Menurut prediksi BMKG, periode antara 11 hingga 20 Januari 2026 akan ditandai dengan curah hujan tinggi hingga sangat tinggi yang disertai angin kencang. Sejumlah daerah telah ditetapkan masuk dalam kategori "Awas", di antaranya:
* Kabupaten Maros
* Kabupaten Pangkep
* Kabupaten Gowa
* Kabupaten Bone
* Kabupaten Barru
* Kota Makassar
Dampak Cuaca Ekstrem
Hujan deras dan angin kencang yang terjadi beberapa hari terakhir telah menyebabkan sejumlah kerusakan. Di beberapa titik, dilaporkan adanya pohon tumbang dan kerusakan pada rumah warga. Selain itu, genangan air setinggi lutut orang dewasa mulai muncul di beberapa kawasan, yang menghambat aktivitas warga sehari-hari.

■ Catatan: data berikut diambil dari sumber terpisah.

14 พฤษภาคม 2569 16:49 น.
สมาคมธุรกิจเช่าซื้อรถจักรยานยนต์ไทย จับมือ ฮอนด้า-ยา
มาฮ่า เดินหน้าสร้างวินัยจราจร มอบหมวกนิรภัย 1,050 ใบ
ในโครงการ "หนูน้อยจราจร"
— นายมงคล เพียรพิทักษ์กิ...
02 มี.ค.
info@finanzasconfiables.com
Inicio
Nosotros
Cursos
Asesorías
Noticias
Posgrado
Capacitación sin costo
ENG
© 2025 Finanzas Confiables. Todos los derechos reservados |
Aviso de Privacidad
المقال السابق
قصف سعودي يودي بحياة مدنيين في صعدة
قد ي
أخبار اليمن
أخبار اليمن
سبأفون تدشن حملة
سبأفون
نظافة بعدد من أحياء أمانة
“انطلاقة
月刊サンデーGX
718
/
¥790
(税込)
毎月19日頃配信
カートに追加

Di Kabupaten Pinrang, para nelayan bahkan diimbau untuk sementara waktu tidak beraktivitas di laut demi keselamatan akibat kondisi ombak dan angin yang tidak bersahabat.
Imbauan dari BMKG
Kepala BMKG Klimatologi Sulawesi Selatan, Ayi Sudrajat, meminta masyarakat untuk meningkatkan kewaspadaan terhadap potensi bencana hidrometeorologi seperti banjir dan tanah longsor.

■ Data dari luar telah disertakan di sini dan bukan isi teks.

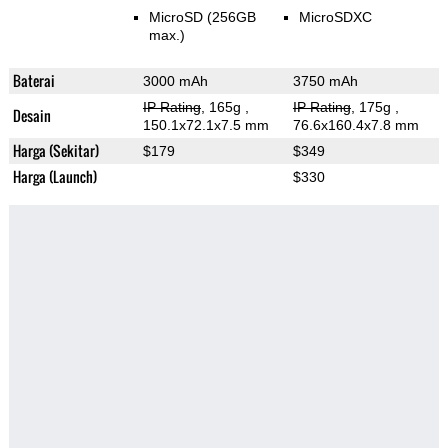
MicroSD (256GB
MicroSDXC
max.)
Baterai
3000 mAh
3750 mAh
IP Rating
, 165g
,
IP Rating
, 175g
,
Desain
150.1x72.1x7.5 mm
76.6x160.4x7.8 mm
Harga (Sekitar)
$179
$349
Harga (Launch)
$330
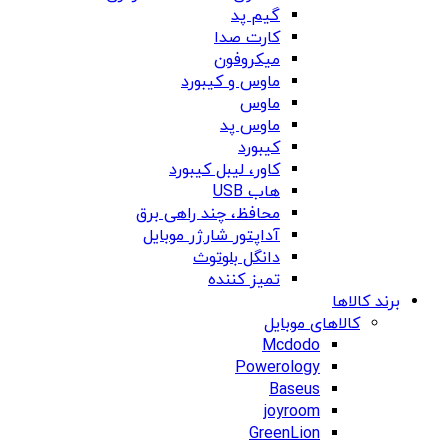
گیم پد
کارت صدا
میکروفون
ماوس و کیبورد
ماوس
ماوس پد
کیبورد
کاور، لیبل کیبورد
هاب USB
محافظ، چند راهی برق
آداپتور شارژر موبایل
دانگل بلوتوث
تمیز کننده
برند کالاها
کالاهای موبایل
Mcdodo
Powerology
Baseus
joyroom
GreenLion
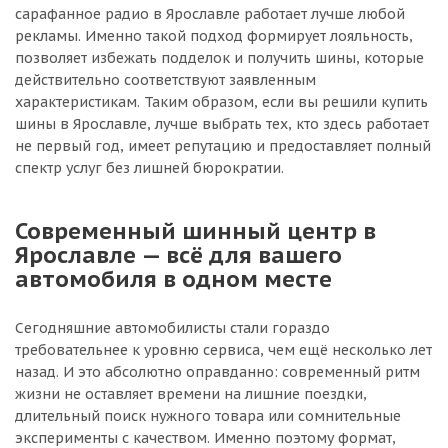
сарафанное радио в Ярославле работает лучше любой
рекламы. Именно такой подход формирует лояльность,
позволяет избежать подделок и получить шины, которые
действительно соответствуют заявленным
характеристикам. Таким образом, если вы решили купить
шины в Ярославле, лучше выбрать тех, кто здесь работает
не первый год, имеет репутацию и предоставляет полный
спектр услуг без лишней бюрократии.
Современный шинный центр в
Ярославле — всё для вашего
автомобиля в одном месте
Сегодняшние автомобилисты стали гораздо
требовательнее к уровню сервиса, чем ещё несколько лет
назад. И это абсолютно оправданно: современный ритм
жизни не оставляет времени на лишние поездки,
длительный поиск нужного товара или сомнительные
эксперименты с качеством. Именно поэтому формат,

"Kami mengimbau masyarakat untuk selalu memantau update informasi dari BMKG melalui situs resmi, aplikasi Info BMKG di Android, maupun kanal informasi lainnya," ujar Ayi Sudrajat. Ia juga mengingatkan warga untuk melakukan langkah persiapan, seperti memastikan kondisi kendaraan saat berkendara di tengah hujan dan menjaga kebersihan lingkungan sekitar rumah untuk meminimalisir risiko banjir.
Masyarakat diharapkan tetap tenang namun waspada, serta menjadikan informasi resmi dari BMKG sebagai acuan utama dalam menghadapi potensi cuaca ekstrem ini.